# convert a quantum-number MPS to a no-quantum-number MPS

+1 vote

What I want to do is to compute <psi1|OP|psi2>,

inner (psi1, OP, psi2);


where psi1 and psi2 are MPS and OP is an MPO. Here psi1 and psi2 have conserved but different quantum numbers (particle number), but OP does not. For example psi1 and psi2 have 1 and 2 electrons respectively, and OP is the annihilation operator.

In my task, psi1 and psi2 are loaded from files, and OP is generated by the program. Since OP does not conserve quantum number, I cannot use the SiteSet from psi1 to create OP, while the function "inner" requires psi1, psi2 and OP have the same Site indices. What is the proper way to do such tasks? Thanks!

commented by (46.8k points)
Hi Chiamin,
One question to clarify: is OP just a single-site or few-site operator, or is it a sum of many terms?

Miles
commented by (250 points)
Hi Miles,

OP is an MPO for sum of many terms. In my case, it is an MPO for superconducting order parameter.
commented by (46.8k points)
Thanks - ok just wanted to make sure an MPO was necessary. If it was a single or few-site operator there might be a simpler approach.

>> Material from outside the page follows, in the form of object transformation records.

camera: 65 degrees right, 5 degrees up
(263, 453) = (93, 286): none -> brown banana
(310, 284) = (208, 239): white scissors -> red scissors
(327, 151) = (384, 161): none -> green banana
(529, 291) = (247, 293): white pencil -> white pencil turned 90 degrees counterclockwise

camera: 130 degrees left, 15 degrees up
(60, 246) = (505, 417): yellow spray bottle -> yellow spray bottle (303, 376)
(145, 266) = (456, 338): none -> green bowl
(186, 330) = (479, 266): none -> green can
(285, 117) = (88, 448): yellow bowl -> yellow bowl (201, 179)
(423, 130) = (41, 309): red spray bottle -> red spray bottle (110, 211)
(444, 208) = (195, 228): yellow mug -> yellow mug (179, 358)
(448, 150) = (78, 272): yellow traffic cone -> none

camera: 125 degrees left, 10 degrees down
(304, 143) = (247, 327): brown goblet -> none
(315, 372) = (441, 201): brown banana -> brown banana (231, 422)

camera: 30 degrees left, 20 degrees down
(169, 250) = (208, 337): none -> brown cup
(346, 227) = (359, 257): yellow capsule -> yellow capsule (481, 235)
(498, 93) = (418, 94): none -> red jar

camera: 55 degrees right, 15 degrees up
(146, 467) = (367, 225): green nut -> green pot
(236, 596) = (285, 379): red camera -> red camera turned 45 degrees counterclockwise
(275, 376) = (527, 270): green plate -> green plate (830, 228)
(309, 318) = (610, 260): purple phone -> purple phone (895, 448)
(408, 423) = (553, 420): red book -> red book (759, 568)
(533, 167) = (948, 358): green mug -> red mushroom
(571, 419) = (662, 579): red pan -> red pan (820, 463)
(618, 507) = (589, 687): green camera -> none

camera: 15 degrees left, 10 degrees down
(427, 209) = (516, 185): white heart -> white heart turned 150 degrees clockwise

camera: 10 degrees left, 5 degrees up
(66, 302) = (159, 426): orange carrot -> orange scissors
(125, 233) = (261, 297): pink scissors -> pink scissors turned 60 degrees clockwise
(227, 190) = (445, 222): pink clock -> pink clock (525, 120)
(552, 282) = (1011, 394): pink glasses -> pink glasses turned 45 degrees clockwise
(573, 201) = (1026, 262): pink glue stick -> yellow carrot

My other question is this: I see that your MPO does not conserve the quantum number, but does it change it by a definite amount? That’s actually all that is required to still use the QN system in ITensor. So for example if one is conserving particle number and the MPO has the property of always lowering the particle number by exactly 1, then even though the MPO does not conserve particle number you can still make it with AutoMPO and using QN ITensors.

But maybe for your case your MPO creates a superposition of states with many different particle numbers? I’m not sure.

Thanks,
Miles
commented by (250 points)
Yes. The MPO is the sum of creation and annihilation operators of a singlet on every bonds, so it change the particle number for +2 or -2. And psi1 and psi2 have particle number difference 2.

+1 vote

Hi Chiamin,
Thanks for the question. I realized we hadn't documented this feature well enough so I just added some information about it to the website.

The feature I'd recommend you use for this is the function removeQNs(psi) where psi is an MPS. You can call a similar function on an MPO. The removeQNs function returns an MPS (or MPO) with all of the zeros filled in and QN information removed from the indices.

So if you are able to make your operator as an MPO and your MPS as well, then you can call removeQNs on all of them to get dense versions and compute the quantity you want with inner. Note that depending on how you made each MPS or the MPO you may need to modify their site indices to be the same. But if e.g. you made the MPO with AutoMPO using the same site set as for the MPS then you should be fine.

Best,
Miles

commented by (250 points)
Thanks Miles! Is it possible to remove only one of the quantum number? For example, remove the quantum number of particle number but remain the total Sz conserved? It is not necessary but just wonder.
commented by (46.8k points)
Hi Chiamin,
Good question. It is not possible right now, but it would be a really good feature to have in the future, and ideal for a case like this, since your operator conserves fermion parity. We may add this feature first in the Julia version as the block-sparse storage system there has a more flexible and general-purpose design (see NDTensors.jl) and because we are planning to implement ITensor slicing there which may involve some of the same pieces of code.